29 Jan, 09 | by Steven Reid, Evidence-Based Mental Health
Start with a curry, followed by chocolate with red wine and tea. Toss in some grilled vegetables with olive oil (Mediterranean diet) and a Nintendo DS, to be played with not eaten of course, and you will be practically dementia-proof. OK, maybe not, but the chances of you developing Alzheimer’s will be significantly reduced…won’t they?
‘Foodstuff prevents dementia’ seems to have become a genre of epidemiological study and a new one pops up with a press-release every few weeks. I’ve just noticed this one on the BBC Health website, ‘Vitamin D is mental health aid‘, so it may be time to head for the sun or failing that, gorge yourself on some fatty fish.
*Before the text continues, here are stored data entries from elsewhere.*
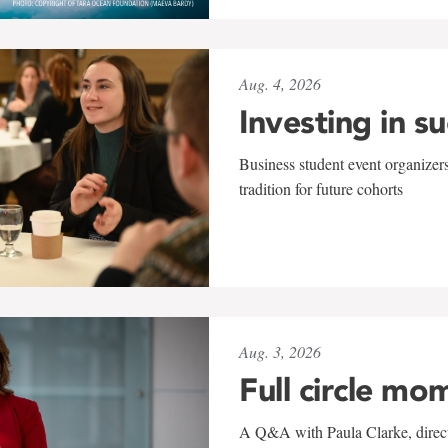
Aug. 4, 2026
Investing in s
Business student event organizers
tradition for future cohorts
Aug. 3, 2026
Full circle mo
A Q&A with Paula Clarke, directo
You can take a look at the abstract here and – surprise, surprise – the usual flaws are present. Firstly, it’s a cross-sectional study, so they have found an association but causation doesn’t come into it. And were they looking at dementia? No, the survey included the Abbreviated Mental Test Score which is a 10 point screening, and not diagnostic, tool for cognitive impairment. To be fair to the researchers, they do point out these limitations (along with several others) in their paper but it always seems to get lost in translation. And just to make sure you don’t miss the dementia link, these articles never appear without a spokesperson from an Alzheimer’s charity calling for more research.
I do wonder where these epidemiologists get their research ideas from: trawling the local supermarket? Of course there is only one sure-fire way to avoid dementia, as The Who memorably sang…and no, it wasn’t ginkgo biloba.